Student entrepreneurs talk shop with Ontario’s Lieutenant Governor
It’s not every day that eager student entrepreneurs get to sit down and talk with a representative of Her Majesty the Queen about the challenges of growing their fledgling businesses.
But current and former University of Toronto students Dikshant Batra (Nova Sentio); Christina Cai (Knowtions); Ryan Doherty (iamsick.ca); Bin Liu (iMerciv); and Rhea Puri (SoCity) were more than up to the challenge.
“What is most exciting? What are you optimistic about and what keeps you at it?” Ontario Lt.-Gov. Elizabeth Dowdeswell, a former university lecturer and executive director of the United Nations Environment Programme, asked the students during their roundtable discussion.
The event was part of her May 17 visit to the St. George campus, which was focused on innovation and how the university is a world leader in producing important research, attracting top talent and instilling and supporting an entrepreneurial spirit in its students and faculty.
“Her Honour has been to our campus many, many times but this is her first official visit. This is a special day for us,” U of T president Meric Gertler said. “We want to give you some stories today to tell and retell.”
Cai, who has her BA in philosophy and economics from U of T, is enjoying growing success with her company that shortens translation times for complex science textbooks and journals using a combination of top minds around the world and machine learning algorithms.
“The fact of the matter is that being an entrepreneur is hard, it’s painful,” she told the roundtable. “I wanted to give up but I talked to another founder and laid all my troubles on her. She runs a billion-dollar business and she just said, ‘So all the stones haven’t been unturned yet.’”
Meaning, don’t panic. Keep going.
“What drives me is the same thing the scares me: it’s the uncertainty. It’s an adventure,” chimed in Liu, whose company has created Buzzclip to help people with visual impairments. The device, which looks like a button on your lapel, uses ultrasound to detect obstacles in the wearer’s path.
Read more about Buzzclip
Being an entrepreneur was never in the cards, Liu said, because he was meant to follow in his family’s footsteps and become a civil engineer.
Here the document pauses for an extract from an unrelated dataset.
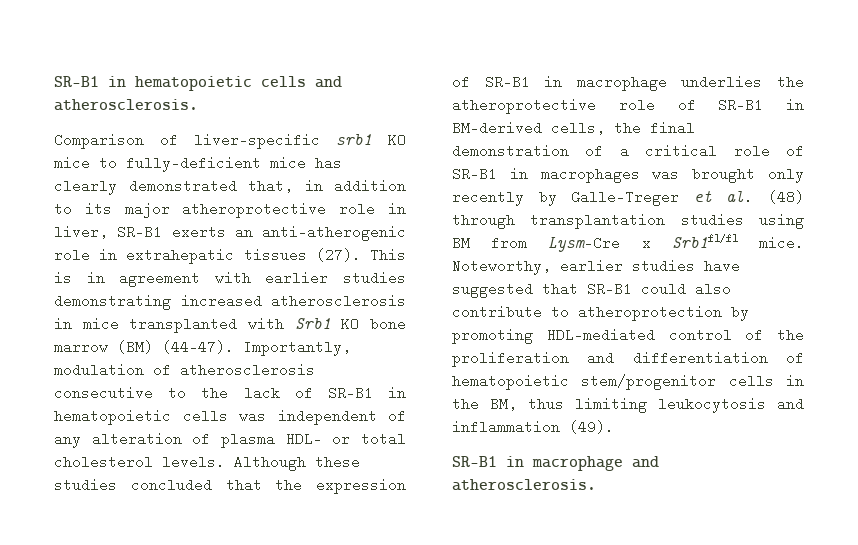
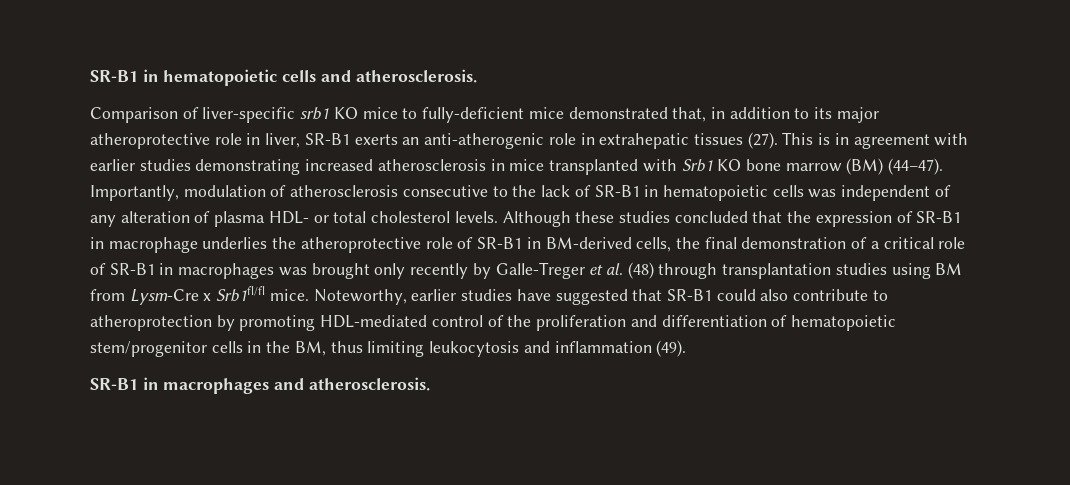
[315,156,342,170] [54,179,117,195] has clearly -> (564, 113) none
[532,456,623,471] macrophage -> [163,378,270,394] macrophages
But fate intervened when he met Professor Cynthia Goh, the academic director of the Banting & Best Centre for Innovation & Entrepreneurship (BBCIE) at U of T.
Now, he and his business partner are close to finding a Canadian distribution centre for their product and organizations supporting the visually impaired in 20 countries have expressed support for Buzzclip.
All five students credited U of T’s nine accelerators, such as the Impact Centre and I-CUBE, for helping them see the potential of their ideas and finding the right path to turn them into reality.
In 2015 alone, these accelerators worked with more than 225 student-led startup teams and supported more than 80 new companies that attracted nearly $20 million in investment and generated $2.5 million in sales.
“I’m very thankful for what U of T has provided,” said Puri, who is continuing to work on her website that pairs Torontonians with activities and restaurants that cater to their personal choices.
“As an international student, I never thought I’d have this level of acceptance” and help from the university, said Batra, who came to U of T from India to study commerce. “My father keeps asking me, ‘Are you sure they don’t want anything in return?’”
Along with the roundtable, the lieutenant-governor also toured the Sidhu Lab in The Donnelly Centre, met and University Professor John Polanyi and helped present the U of T Invention of the Year Awards at the third annual U of T Celebrates Innovation event.
Read more about the Inventions of the Year
(Below: the winners with and Nobel Laureate John Polanyi and Professor Cynthia Goh)
“We live in one of the most privileged places in the world,” Dowdeswell told the crowd of about 200 people gathered for U of T Celebrates Innovation.
“We have wonderful intellectual capabilities and we have a wonderful wealth of natural resources … We are the envy of much of the world.”
And yet, she said, most Ontarians have no idea of the research and innovations that are happening in their province at world-leading institutions like U of T – research that’s helping find real solutions to the needs of society.
Appointing herself as the province’s new “chief storyteller” the lieutenant-governor said the university needs to do a better job to “get these stories out to the average person on the street” so they know what we’re good at in Ontario and can be proud of what we are.
“I’d be happy to be one of the tools to get that message across,” she offered.